THANKFUL FOR COPS, PART 2: Officers spotted a black 2006 Chevy Silverado weaving on Martin Luther King Jr. Drive. The officers ran a computer check on the license plate number. Turns out, both the car and the owner, a 42-year-old man, had been reported missing two days earlier in Coweta County.

According to the police report, the truck swerved into the left lane several times, and then swerved into the right lane “almost hitting the curb.” Police turned on their blue lights to stop the car. “Upon pulling over, [the driver] went so far to the right, the vehicle slammed up the curb,” an officer wrote. “This put the truck halfway on the sidewalk and half in the roadway.”

An officer asked the man where he was headed. “[He] said he was on his way to work and he had to be there by 8 a.m.” Police asked the man to get out of the truck to be assessed further. “He stepped out of the vehicle with the truck still in drive. [An officer] had to run after the truck, jump in, and hit the brakes.”

Another officer asked the man if he was OK, “and the first thing he stated was he was under the influence of dope. I asked what kind of drugs and he stated cocaine. ... He stated he had been up for the last 24 hours, and was unsure how he got from Sharpsburg to Atlanta.” He was very jittery, police noted. “It was 43 degrees outside and a little windy. [The man] was obviously having issues with the cold. He started to shiver a little and was keeping his hands pulled in.”

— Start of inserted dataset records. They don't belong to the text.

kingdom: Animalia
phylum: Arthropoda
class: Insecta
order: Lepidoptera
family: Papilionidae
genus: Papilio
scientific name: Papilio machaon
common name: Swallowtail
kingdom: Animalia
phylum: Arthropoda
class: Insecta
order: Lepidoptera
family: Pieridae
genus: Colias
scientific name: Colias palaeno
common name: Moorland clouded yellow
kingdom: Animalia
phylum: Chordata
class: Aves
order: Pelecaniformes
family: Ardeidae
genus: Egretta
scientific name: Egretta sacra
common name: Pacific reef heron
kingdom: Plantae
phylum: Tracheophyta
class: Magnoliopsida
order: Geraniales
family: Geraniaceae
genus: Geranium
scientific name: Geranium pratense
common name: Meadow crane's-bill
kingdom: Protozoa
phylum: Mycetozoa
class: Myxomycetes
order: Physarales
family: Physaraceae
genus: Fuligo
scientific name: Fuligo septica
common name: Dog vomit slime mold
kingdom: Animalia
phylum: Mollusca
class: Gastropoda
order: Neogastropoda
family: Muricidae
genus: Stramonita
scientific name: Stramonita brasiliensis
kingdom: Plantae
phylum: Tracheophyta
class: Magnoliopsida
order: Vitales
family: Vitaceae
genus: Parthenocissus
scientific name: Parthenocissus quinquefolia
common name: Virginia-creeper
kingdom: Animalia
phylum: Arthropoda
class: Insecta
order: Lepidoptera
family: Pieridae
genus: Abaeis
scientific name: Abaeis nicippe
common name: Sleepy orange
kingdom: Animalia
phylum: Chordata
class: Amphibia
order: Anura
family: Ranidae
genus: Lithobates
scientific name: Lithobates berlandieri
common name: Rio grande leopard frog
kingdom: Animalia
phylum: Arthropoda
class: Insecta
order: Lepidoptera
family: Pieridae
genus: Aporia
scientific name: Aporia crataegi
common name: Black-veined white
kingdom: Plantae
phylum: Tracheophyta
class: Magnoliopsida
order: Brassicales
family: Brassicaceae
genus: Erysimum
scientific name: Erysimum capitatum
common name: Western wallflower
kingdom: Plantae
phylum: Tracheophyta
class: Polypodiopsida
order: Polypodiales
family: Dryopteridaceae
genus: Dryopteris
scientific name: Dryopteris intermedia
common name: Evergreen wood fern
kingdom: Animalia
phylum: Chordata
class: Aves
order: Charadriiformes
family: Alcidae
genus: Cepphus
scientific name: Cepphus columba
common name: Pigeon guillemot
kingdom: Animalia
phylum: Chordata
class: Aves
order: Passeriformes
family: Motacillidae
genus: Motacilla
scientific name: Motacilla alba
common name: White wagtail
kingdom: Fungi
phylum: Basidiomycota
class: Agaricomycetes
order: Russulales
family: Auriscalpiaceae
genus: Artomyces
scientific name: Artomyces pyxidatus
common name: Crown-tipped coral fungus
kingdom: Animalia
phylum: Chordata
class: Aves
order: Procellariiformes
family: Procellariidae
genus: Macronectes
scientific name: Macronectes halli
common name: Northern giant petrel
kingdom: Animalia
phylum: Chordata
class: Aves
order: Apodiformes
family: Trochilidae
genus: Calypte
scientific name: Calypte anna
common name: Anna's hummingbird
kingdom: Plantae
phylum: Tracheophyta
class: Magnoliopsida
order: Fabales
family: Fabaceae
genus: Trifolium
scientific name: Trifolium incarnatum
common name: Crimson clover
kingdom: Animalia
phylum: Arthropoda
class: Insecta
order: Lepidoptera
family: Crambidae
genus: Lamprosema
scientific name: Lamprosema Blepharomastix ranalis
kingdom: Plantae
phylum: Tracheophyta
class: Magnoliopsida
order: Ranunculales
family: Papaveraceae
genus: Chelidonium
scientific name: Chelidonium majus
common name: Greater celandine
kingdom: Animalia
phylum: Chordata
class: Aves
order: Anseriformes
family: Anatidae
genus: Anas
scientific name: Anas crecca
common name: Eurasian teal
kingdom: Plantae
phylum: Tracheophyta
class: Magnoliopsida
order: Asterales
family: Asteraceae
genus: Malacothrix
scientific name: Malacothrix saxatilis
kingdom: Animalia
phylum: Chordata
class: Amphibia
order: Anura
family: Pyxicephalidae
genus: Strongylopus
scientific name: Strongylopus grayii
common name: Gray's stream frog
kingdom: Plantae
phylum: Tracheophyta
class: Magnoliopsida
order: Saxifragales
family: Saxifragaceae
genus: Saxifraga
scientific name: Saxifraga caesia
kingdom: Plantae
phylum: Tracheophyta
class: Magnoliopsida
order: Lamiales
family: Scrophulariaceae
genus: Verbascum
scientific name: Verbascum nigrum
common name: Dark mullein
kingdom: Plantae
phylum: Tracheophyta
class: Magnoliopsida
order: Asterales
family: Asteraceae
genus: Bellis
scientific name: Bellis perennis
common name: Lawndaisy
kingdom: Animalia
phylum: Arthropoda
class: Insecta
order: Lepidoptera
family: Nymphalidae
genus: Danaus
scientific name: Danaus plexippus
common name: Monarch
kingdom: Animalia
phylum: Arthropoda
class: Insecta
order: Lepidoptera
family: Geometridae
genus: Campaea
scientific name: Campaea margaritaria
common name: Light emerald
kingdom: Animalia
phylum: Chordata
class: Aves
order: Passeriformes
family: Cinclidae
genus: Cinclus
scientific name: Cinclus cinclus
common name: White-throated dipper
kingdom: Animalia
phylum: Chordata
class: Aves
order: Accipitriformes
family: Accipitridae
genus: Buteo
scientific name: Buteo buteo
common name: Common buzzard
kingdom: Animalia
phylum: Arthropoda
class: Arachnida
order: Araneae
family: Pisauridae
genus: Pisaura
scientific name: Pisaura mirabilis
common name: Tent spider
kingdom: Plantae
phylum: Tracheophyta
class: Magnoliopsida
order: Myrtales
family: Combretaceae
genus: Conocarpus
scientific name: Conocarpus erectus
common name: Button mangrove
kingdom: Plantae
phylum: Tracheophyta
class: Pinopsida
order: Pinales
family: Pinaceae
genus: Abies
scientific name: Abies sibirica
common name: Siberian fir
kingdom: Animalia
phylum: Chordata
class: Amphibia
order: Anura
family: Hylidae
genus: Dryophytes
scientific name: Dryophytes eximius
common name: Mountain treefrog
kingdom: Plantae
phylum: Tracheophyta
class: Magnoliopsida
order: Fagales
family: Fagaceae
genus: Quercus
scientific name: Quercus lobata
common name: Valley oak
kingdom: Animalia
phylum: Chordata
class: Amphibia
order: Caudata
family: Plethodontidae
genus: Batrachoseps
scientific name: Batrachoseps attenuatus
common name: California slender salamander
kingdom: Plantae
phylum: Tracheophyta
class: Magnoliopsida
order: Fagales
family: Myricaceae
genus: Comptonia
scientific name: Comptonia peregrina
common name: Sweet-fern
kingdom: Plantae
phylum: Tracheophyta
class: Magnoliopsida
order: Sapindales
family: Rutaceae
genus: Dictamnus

Police found a small hit of suspected crack cocaine on the truck floorboard. “A lighter, crack pipe, push rod, brillo, and makeshift pipe made from a liquor bottle, and a small piece of baggie were found in the vehicle.” Officers took the man to jail. Later, at the police station, the man said at one point he was driving the wrong way on I-285. “He stated he was driving against traffic, and had to turn around on the highway while trying to find his way home. He stated that he could have killed someone, and that he was glad we arrested him.”

Items in the Blotter are taken from actual Atlanta police reports. The Blotter Diva compiles them and puts them into her own words.